CARTA À MÃE DE UM FILHO AUSENTE (*) Ely Vieitez Lisboa


Cara mãe,
Provavelmente vá detestar esta carta e deblaterar contra a autora, dizendo que ela nada sabe da dor de ter um filho ausente, longe de seus braços, da proteção materna.
Você tem razão, mas atente que eu examino o problema com lucidez, você o sente com o coração _ este órgão perigoso, que cega, distorce, vadeia abismos... No seu desespero de deixar o filho partir para a conquista de seus próprios sonhos, tudo é dor: a casa ficou sem alma, sem calor, a cama dele vazia, o lugar do seu prato à mesa, sua entrada barulhenta, as discussões (quem se ama não briga, só se discutem pontos de vista...), suas (só dele?) idiossincrasias, sua falta de ordem, a teima de comer o que não se deve, os amigos (que os tem em demasia), a falta de disciplina nos estudos, o amor desvairado pela televisão, a obsessão pelo celular, o gosto pela música de qualidade discutível, a namorada sem graça, sempre a pior que poderia escolher.
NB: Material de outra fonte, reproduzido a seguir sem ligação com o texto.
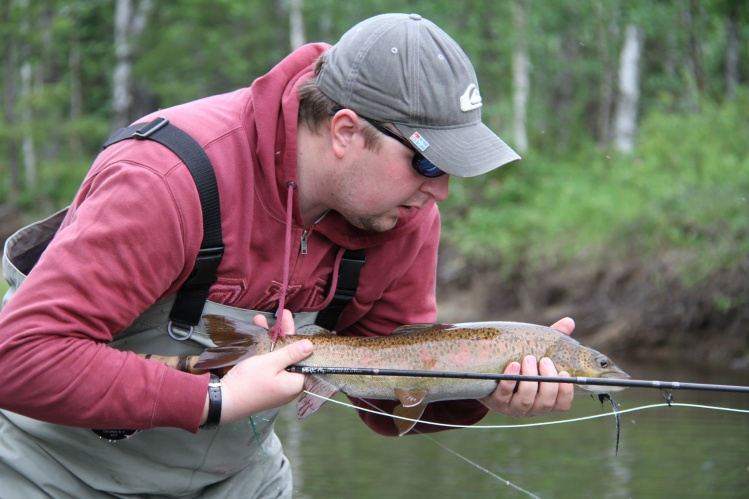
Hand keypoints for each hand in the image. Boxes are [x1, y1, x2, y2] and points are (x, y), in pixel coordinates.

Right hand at [208, 310, 312, 424]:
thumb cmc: (249, 382)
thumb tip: (310, 346)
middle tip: (282, 315)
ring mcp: (276, 385)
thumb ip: (291, 353)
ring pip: (277, 357)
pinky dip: (264, 350)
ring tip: (261, 320)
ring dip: (271, 339)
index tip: (296, 325)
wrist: (223, 400)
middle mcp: (288, 385)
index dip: (300, 340)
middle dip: (284, 334)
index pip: (304, 359)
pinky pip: (269, 364)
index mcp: (295, 383)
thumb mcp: (271, 363)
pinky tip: (258, 335)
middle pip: (290, 355)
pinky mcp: (265, 384)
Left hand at [479, 317, 574, 416]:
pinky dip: (509, 382)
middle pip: (546, 403)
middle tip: (544, 360)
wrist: (489, 373)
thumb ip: (553, 341)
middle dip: (547, 382)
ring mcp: (513, 407)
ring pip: (526, 401)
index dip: (566, 392)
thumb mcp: (537, 353)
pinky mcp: (496, 403)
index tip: (564, 373)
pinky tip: (513, 366)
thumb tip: (569, 321)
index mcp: (545, 399)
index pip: (562, 404)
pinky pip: (504, 395)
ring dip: (529, 379)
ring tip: (528, 359)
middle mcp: (532, 408)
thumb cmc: (520, 364)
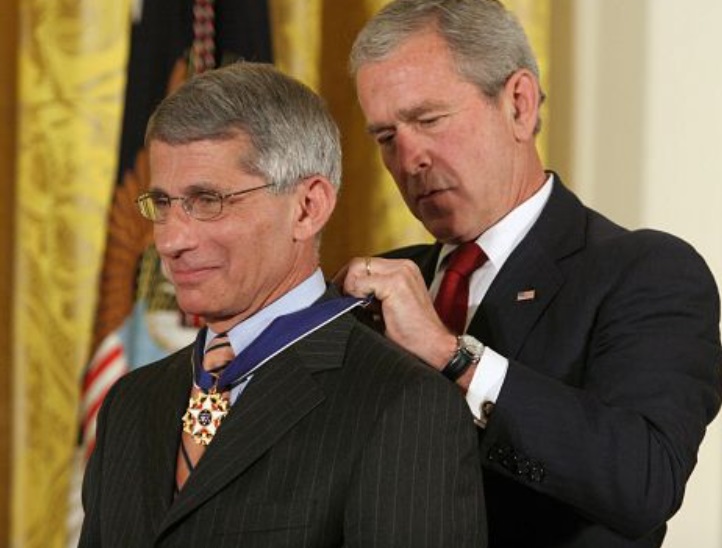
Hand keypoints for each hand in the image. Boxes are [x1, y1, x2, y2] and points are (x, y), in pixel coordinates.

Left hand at [334, 257, 457, 369]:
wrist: (433, 347)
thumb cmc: (411, 333)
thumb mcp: (389, 306)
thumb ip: (372, 292)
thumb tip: (345, 291)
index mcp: (403, 269)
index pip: (366, 264)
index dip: (350, 279)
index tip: (343, 295)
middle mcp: (404, 266)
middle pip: (359, 262)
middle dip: (346, 282)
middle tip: (344, 301)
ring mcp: (401, 272)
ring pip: (357, 268)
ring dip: (351, 289)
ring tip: (361, 308)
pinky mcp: (395, 283)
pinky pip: (360, 283)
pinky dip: (356, 296)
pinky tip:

Você conhece o complexo de Jocasta?
Querida mãe, seu filho cresceu, tornou-se um adulto, suas asas anseiam por infinitos e se o seu amor não ajudá-lo a solidificar as citadas asas, acontecerá, novamente, o mito de Ícaro... Não o enfraqueça com cartas chorosas, finja que o mundo dele é agora lá e não em seus braços, mesmo que o seu coração urre de dor. Não o chame de volta: seria mais fatídico que o canto das sereias, que sabe a morte. Morte de sonho, de crescimento, concessões, entrave na busca do ideal, tudo é mais nocivo que a morte mesma _ esta é paz, a outra, o inferno, quando não, o purgatório do tédio, do conformismo, da frustração.
Não lhe quero dar lições. Não acredito em conselhos: a experiência é ao portador. Quando você sentir a tentaçãozinha ingênua de dizer ao seu filho que sabe como é, já viveu algo idêntico, tem experiência, vá ler Freud, alguns filósofos, escritores como Machado de Assis, e verá que a alma, o coração são regiões do desconhecido. A vida, minha querida, a sua, a dele, a minha, é como já denunciava Heráclito de Êfeso: dinâmica, nunca se mergulha a mão na mesma água.
Deixe-o lá, na outra cidade, na profissão que escolheu, entre amigos e inimigos, longe de sua proteção que é bênção, mas veneno também. Voar é preciso. Não lhe corte a possibilidade. Nada se aprende na teoria _ é só no embate, na queda, na experiência, na dor.
Um dia, em uma de suas voltas para casa, você se assustará. Partiu o menino, mas quem voltou foi o homem. E vocês se olharão, cúmplices, amando-se mais do que nunca, pois você lhe deu o maior presente que a mãe pode dar a um filho: a liberdade. Com o mais belo invólucro: amor, muito amor.




Comentários

Cristina Duarte disse…
Eu achei muito lindo e emocionante. Deixar um filho voar é a lei da vida mas muito doloroso. Parabéns pelo trabalho. Boa noite.